The study of a foreign language (FL) enables students to see more clearly the nature and structure of their native language while also gaining an understanding of a different culture. All students must complete level 3 of a foreign language, and continuous enrollment beginning in the first semester is required until the foreign language requirement is completed.
Placement in a foreign language is determined by the student's score on the SAT Subject Test, the AP Test, or the appropriate placement test administered by a UNC-Chapel Hill department.
Through the study of quantitative reasoning and methods (QR), students acquire and reinforce the ability to use analytic and quantitative ideas in both theoretical and applied contexts. All students must complete one core mathematical sciences course that helps them to develop skills and understand concepts in mathematics, data analysis, computing, probability or modeling. Suitable courses include basic courses in calculus, statistics, and finite mathematics.
Some majors require specific courses that have MATH 110 (Algebra) credit or placement as a prerequisite, but the quantitative reasoning requirement also can be met with courses that do not have a MATH 110 prerequisite. Placement in or exemption from some courses is based on scores on the AP Calculus (AB or BC) Test and SAT Subject Test in Mathematics, Level 1 or Level 2.
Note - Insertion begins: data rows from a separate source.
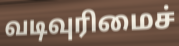
வடிவுரிமைச்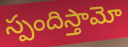
స్పందిస్తామోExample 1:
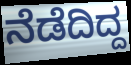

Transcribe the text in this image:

ನೆಡೆದಿದ್ದ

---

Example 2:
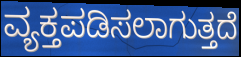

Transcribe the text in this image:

ವ್ಯಕ್ತಪಡಿಸಲಾಗುತ್ತದೆ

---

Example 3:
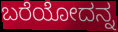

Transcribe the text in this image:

ಬರೆಯೋದನ್ನ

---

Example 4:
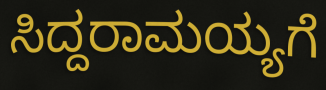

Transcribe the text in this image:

ಸಿದ್ದರಾಮಯ್ಯಗೆ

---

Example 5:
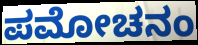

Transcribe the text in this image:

ಪಮೋಚನಂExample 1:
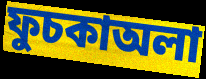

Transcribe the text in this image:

ফুচকাঅলা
All students must complete one lifetime fitness (LF) course. This course combines the practice of a sport or physical activity with instruction in life-long health. The course carries one hour of graded academic credit that counts toward graduation and in determining a student's full-time status in the semester in which the course is taken. Only one lifetime fitness course can be taken during a student's career at the University, but it may be taken on a Pass/D+/D/Fail basis. [With the exception of PHYA 998 and 999, physical activity (PHYA) courses do not meet the Lifetime Fitness requirement.]